Anonymous
Post 10/27/2025 16:58     Subject: Schools you toured that you were surprised you liked or didn’t like?

Anonymous wrote:
Anonymous wrote:
Anonymous wrote:
Anonymous wrote:
Anonymous wrote:
Anonymous wrote:
Anonymous wrote:Absolutely loved Stanford.

-Mediterranean weather
-Spanish architecture
-proximity to San Francisco, Lake Tahoe
-palm trees galore
-non football sports culture


Stanford is very close to SF but not that close to Tahoe. It's 4 hour drive without traffic.


It’s not even that close to SF. It’s like 45 mins if you have a car?


Caltrain goes from Palo Alto to SF in 30 minutes- no need for a car.
As for Tahoe, it’s indeed a 4 hour drive but I can’t think of any peer college that can get you that close to alpine skiing (sorry Vermont doesn’t come close)


um Dartmouth has it own ski area.


Not in the least bit comparable to skiing in the Sierras


DP. Agree Sierra skiing way better than northeast. That doesn't make Stanford a good school for skiing though. Round trip to Tahoe is 7-10 hours on the road depending on traffic. Dartmouth hill is tiny but it's is a 15 minute shuttle ride from campus. It's very easy to ski a couple hours with friends.

Of course best school for skiing is University of Utah.


Colorado schools are pretty good for skiing too. Much closer than Stanford to good skiing.
Anonymous
Post 10/27/2025 16:49     Subject: Schools you toured that you were surprised you liked or didn’t like?

lol like anyone is looking at Duke and UConn as possible schools. And Duke’s undergraduate enrollment is 6,800 kids hardly big.
Anonymous
Post 10/27/2025 16:39     Subject: Schools you toured that you were surprised you liked or didn’t like?

Anonymous wrote:At the schools where my kids attended (Yale and UPenn), the admissions offices weren't directly involved in selecting the tour guides. Applicants for those positions were evaluated, interviewed, and selected by other students who already held tour guide positions. And at both places, the application process was lengthy and very competitive.


So if you get one of the pretentious Yale tour guides and are turned off, you should definitely flee, because you know they had the attributes held in high regard by other Yale students.
Anonymous
Post 10/27/2025 16:18     Subject: Schools you toured that you were surprised you liked or didn’t like?

At the schools where my kids attended (Yale and UPenn), the admissions offices weren't directly involved in selecting the tour guides. Applicants for those positions were evaluated, interviewed, and selected by other students who already held tour guide positions. And at both places, the application process was lengthy and very competitive.

= EXERCISE SET =
A – In the college-tour forum thread, what is the stated size of Duke's undergraduate enrollment?
B – Retype everything in the college-tour forum thread from "-Mediterranean weather" down to "need for a car.".
C – Continue the forum thread about college tours from the point where it stops.

= PROVIDED DATA =
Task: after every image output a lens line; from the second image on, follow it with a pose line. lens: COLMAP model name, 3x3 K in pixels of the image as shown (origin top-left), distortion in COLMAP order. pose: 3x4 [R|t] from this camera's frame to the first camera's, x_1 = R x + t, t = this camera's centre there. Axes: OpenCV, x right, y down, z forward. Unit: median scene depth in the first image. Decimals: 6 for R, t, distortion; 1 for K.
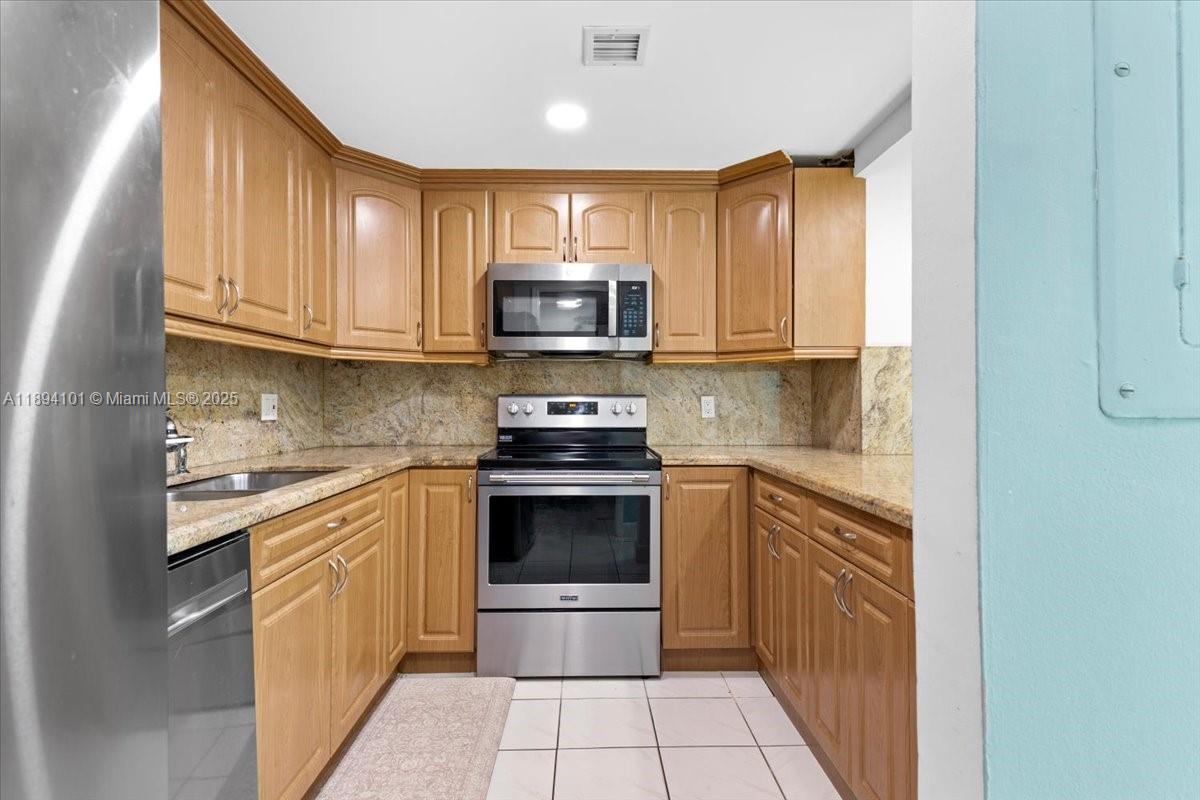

= ANSWER SET =
A – 6,800 students

B –
-Mediterranean weather
-Spanish architecture
-proximity to San Francisco, Lake Tahoe
-palm trees galore
-non football sports culture


Stanford is very close to SF but not that close to Tahoe. It's 4 hour drive without traffic.


It’s not even that close to SF. It’s like 45 mins if you have a car?


Caltrain goes from Palo Alto to SF in 30 minutes- no need for a car.

C –
Anonymous
Post 10/27/2025 16:09     Subject: Schools you toured that you were surprised you liked or didn’t like?

Anonymous wrote:
Anonymous wrote:
Anonymous wrote:
Anonymous wrote:
Anonymous wrote:
Anonymous wrote:Absolutely loved Stanford.

-Mediterranean weather
-Spanish architecture
-proximity to San Francisco, Lake Tahoe
-palm trees galore
-non football sports culture


Stanford is very close to SF but not that close to Tahoe. It's 4 hour drive without traffic.


It’s not even that close to SF. It’s like 45 mins if you have a car?


Caltrain goes from Palo Alto to SF in 30 minutes- no need for a car.
As for Tahoe, it’s indeed a 4 hour drive but I can’t think of any peer college that can get you that close to alpine skiing (sorry Vermont doesn’t come close)


um Dartmouth has it own ski area.


Not in the least bit comparable to skiing in the Sierras


DP. Agree Sierra skiing way better than northeast. That doesn't make Stanford a good school for skiing though. Round trip to Tahoe is 7-10 hours on the road depending on traffic. Dartmouth hill is tiny but it's is a 15 minute shuttle ride from campus. It's very easy to ski a couple hours with friends.

Of course best school for skiing is University of Utah.
Anonymous
Post 10/27/2025 16:07     Subject: Schools you toured that you were surprised you liked or didn’t like?

Anonymous wrote:
Anonymous wrote:Didn't like--

Duke, UNC or UConn. Too big, too much emphasis on sports.

JHU--I was hoping the rigor would appeal to DC but he just saw stressed out students.

Swarthmore--didn't like anything about the campus, the tour guide. It all felt very forced.

W&L-- I didn't like that it was next to VMI and had to deal with their traffic.




What schools did you like?


LOL
Anonymous
Post 10/27/2025 15:50     Subject: Schools you toured that you were surprised you liked or didn’t like?

Anonymous wrote:Didn't like--

Duke, UNC or UConn. Too big, too much emphasis on sports.

JHU--I was hoping the rigor would appeal to DC but he just saw stressed out students.

Swarthmore--didn't like anything about the campus, the tour guide. It all felt very forced.

W&L-- I didn't like that it was next to VMI and had to deal with their traffic.




What schools did you like?
Anonymous
Post 10/27/2025 15:47     Subject: Schools you toured that you were surprised you liked or didn’t like?

Didn't like--

Duke, UNC or UConn. Too big, too much emphasis on sports.

JHU--I was hoping the rigor would appeal to DC but he just saw stressed out students.

Swarthmore--didn't like anything about the campus, the tour guide. It all felt very forced.

W&L-- I didn't like that it was next to VMI and had to deal with their traffic.



Anonymous
Post 10/27/2025 15:43     Subject: Schools you toured that you were surprised you liked or didn’t like?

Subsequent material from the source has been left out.